- **TASK PROMPT**
Copy, word for word, the lines below from the one containing "352 150 3553" up to and including the one containing "194 338 33969", with pictures left out.

START DATA TO USE

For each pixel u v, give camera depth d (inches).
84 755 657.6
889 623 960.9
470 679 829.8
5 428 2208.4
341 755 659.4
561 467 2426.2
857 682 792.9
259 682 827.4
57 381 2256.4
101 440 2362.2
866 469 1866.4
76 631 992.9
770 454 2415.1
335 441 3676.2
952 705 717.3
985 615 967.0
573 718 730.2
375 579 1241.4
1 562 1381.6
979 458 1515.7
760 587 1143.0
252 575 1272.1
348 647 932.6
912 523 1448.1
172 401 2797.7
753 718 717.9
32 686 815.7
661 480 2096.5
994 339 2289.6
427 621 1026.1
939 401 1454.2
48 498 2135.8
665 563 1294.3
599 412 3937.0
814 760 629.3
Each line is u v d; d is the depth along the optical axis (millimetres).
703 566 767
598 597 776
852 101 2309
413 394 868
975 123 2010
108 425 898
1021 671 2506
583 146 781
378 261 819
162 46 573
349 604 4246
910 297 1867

END DATA TO USE
START DATA TO USE

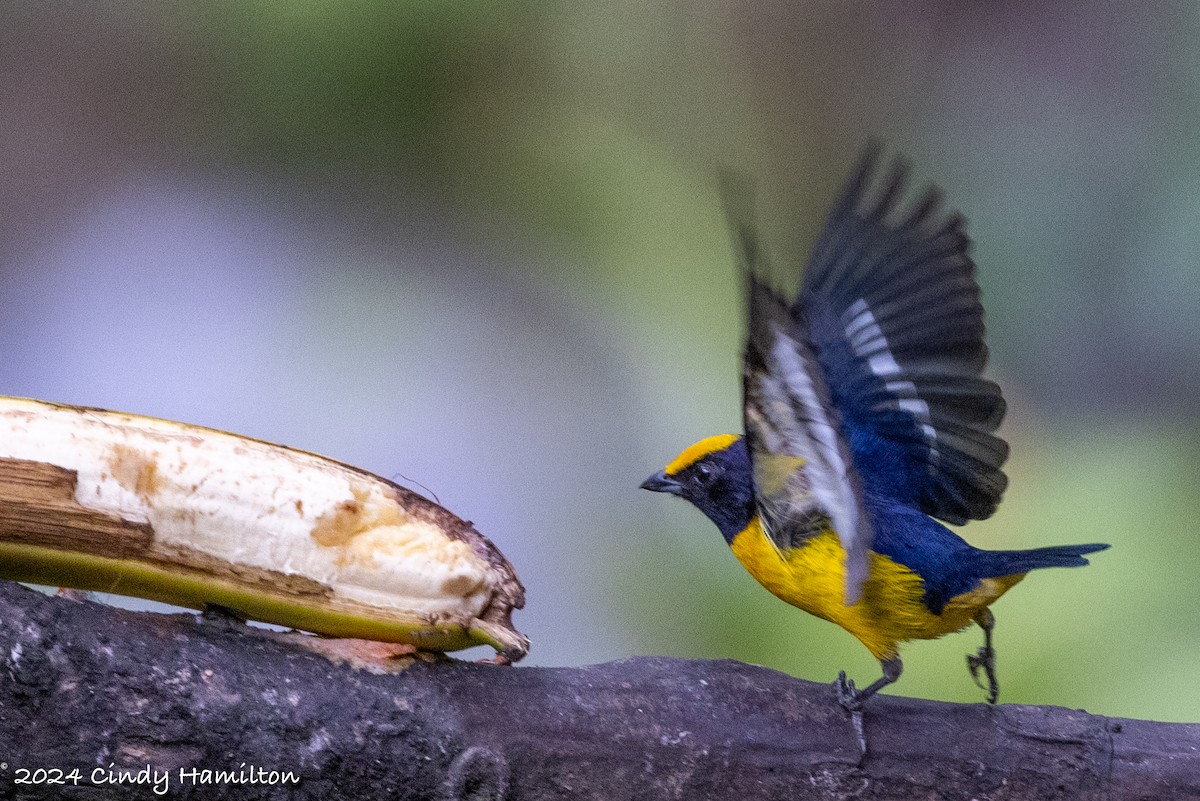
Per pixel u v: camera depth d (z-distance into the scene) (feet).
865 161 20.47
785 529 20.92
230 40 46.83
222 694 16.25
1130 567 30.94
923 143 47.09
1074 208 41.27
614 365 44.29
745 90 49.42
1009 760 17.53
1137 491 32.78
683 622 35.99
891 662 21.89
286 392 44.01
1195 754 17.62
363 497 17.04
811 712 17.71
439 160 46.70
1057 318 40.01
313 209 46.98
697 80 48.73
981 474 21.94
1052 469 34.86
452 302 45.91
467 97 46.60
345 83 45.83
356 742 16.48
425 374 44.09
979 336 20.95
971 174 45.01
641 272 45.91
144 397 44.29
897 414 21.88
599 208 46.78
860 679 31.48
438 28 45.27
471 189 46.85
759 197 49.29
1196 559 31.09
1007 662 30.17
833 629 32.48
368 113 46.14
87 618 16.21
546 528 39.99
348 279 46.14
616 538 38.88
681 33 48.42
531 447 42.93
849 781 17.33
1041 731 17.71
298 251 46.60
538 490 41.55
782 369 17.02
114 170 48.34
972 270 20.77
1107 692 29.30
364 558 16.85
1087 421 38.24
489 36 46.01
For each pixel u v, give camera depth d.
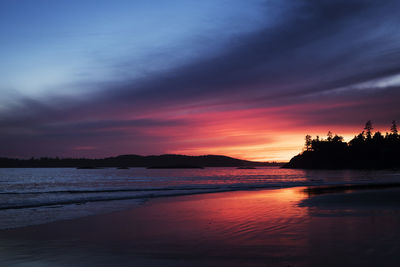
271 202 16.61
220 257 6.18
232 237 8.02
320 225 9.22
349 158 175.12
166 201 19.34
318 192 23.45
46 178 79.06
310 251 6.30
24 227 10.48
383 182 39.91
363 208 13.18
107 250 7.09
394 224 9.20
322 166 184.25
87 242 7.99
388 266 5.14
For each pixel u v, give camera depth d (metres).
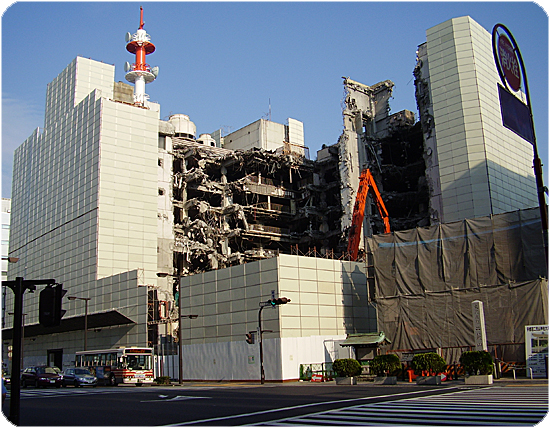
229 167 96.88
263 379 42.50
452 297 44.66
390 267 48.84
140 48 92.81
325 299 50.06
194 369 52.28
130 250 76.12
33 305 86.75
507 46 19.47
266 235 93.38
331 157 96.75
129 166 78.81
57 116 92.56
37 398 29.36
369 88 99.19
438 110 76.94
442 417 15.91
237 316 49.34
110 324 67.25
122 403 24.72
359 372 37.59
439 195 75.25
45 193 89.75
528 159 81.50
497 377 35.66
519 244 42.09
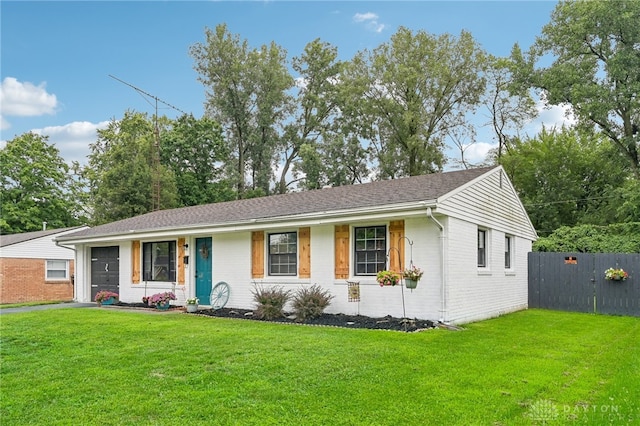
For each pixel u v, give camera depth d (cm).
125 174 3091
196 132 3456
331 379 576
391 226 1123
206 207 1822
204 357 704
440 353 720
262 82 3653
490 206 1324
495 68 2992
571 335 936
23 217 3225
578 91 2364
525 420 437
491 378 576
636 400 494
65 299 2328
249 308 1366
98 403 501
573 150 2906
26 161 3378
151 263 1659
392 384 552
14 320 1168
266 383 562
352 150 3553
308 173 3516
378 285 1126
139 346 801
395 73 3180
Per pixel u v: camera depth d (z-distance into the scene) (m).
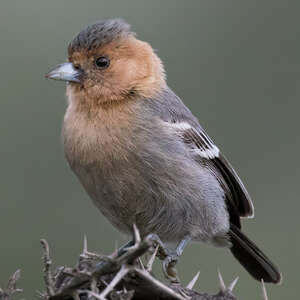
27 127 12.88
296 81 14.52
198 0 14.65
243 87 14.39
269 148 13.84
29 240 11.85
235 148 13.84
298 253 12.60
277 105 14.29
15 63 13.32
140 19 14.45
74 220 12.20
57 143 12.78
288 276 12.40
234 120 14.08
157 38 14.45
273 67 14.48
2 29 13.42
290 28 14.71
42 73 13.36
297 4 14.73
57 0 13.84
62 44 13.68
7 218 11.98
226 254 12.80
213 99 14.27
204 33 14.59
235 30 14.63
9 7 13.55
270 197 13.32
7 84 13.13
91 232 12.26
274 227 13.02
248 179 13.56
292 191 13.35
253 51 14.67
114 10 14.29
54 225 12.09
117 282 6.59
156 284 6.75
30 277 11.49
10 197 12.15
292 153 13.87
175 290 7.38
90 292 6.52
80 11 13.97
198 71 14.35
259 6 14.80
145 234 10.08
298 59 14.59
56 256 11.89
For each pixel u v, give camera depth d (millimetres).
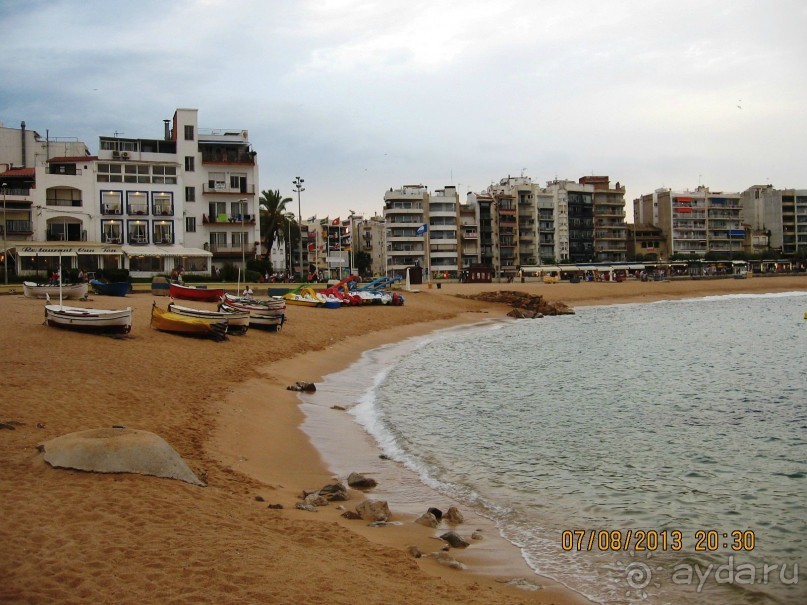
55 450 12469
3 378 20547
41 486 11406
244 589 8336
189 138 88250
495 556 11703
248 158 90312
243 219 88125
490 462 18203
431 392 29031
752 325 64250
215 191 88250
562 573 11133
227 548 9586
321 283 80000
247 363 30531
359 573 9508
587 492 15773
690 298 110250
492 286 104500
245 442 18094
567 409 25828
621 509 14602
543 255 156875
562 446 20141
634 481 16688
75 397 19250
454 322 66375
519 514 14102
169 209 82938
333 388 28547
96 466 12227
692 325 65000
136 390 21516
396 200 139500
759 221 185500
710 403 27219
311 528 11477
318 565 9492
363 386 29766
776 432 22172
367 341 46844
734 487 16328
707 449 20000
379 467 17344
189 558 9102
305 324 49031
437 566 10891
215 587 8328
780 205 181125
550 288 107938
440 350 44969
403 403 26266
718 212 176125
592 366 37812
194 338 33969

END DATA TO USE
START DATA TO USE

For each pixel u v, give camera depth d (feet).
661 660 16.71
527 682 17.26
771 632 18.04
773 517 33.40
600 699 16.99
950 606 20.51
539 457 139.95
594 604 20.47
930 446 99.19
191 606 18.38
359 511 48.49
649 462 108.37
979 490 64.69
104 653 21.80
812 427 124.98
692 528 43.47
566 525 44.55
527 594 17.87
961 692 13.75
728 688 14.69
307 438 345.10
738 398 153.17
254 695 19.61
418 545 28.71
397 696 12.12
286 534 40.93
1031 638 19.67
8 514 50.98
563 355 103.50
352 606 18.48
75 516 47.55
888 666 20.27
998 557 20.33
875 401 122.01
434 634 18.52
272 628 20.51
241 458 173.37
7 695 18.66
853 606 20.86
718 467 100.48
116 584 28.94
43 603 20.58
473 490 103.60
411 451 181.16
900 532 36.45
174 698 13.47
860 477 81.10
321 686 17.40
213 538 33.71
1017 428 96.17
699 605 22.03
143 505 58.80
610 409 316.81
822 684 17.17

END DATA TO USE

- **WRITTEN REPLY**
352 150 3553
308 173 3516
378 285 1126
139 346 801
395 73 3180
Per pixel u v: camera depth d (z-distance into the scene) (m).
27 127 12.88
296 81 14.52
198 0 14.65
243 87 14.39
269 148 13.84
29 240 11.85
235 148 13.84
298 253 12.60
277 105 14.29
15 63 13.32
140 19 14.45
74 220 12.20
57 143 12.78
288 276 12.40
234 120 14.08
157 38 14.45
273 67 14.48
2 29 13.42
290 28 14.71
42 73 13.36
297 4 14.73
57 0 13.84
62 44 13.68
7 218 11.98
226 254 12.80
213 99 14.27
204 33 14.59
235 30 14.63
9 7 13.55
270 197 13.32
7 84 13.13
91 232 12.26
274 227 13.02
248 179 13.56
292 191 13.35
253 51 14.67
114 10 14.29
54 225 12.09
117 282 6.59
156 284 6.75
30 277 11.49
10 197 12.15
292 153 13.87
175 290 7.38
90 292 6.52
80 11 13.97
198 71 14.35
259 6 14.80
145 234 10.08
298 59 14.59
56 256 11.89
For each pixel u v, give camera depth d (millimetres).
55 450 12469
3 378 20547
41 486 11406
244 589 8336
189 138 88250
495 556 11703
248 158 90312
243 219 88125
490 462 18203
431 392 29031
752 325 64250
215 191 88250
562 573 11133
227 548 9586
321 283 80000
247 363 30531
359 573 9508
587 492 15773
690 298 110250
492 286 104500
245 442 18094
567 409 25828
621 509 14602
543 255 156875
562 446 20141
634 481 16688
75 397 19250
454 322 66375
519 514 14102
169 209 82938
333 388 28547
96 466 12227
692 325 65000
136 390 21516
396 200 139500
759 221 185500
710 403 27219
311 528 11477
318 565 9492
363 386 29766
776 432 22172
367 341 46844
734 487 16328
707 449 20000
379 467 17344
189 558 9102
305 324 49031
437 566 10891
215 587 8328
780 205 181125
550 288 107938
440 350 44969
403 403 26266
718 212 176125
592 366 37812
194 338 33969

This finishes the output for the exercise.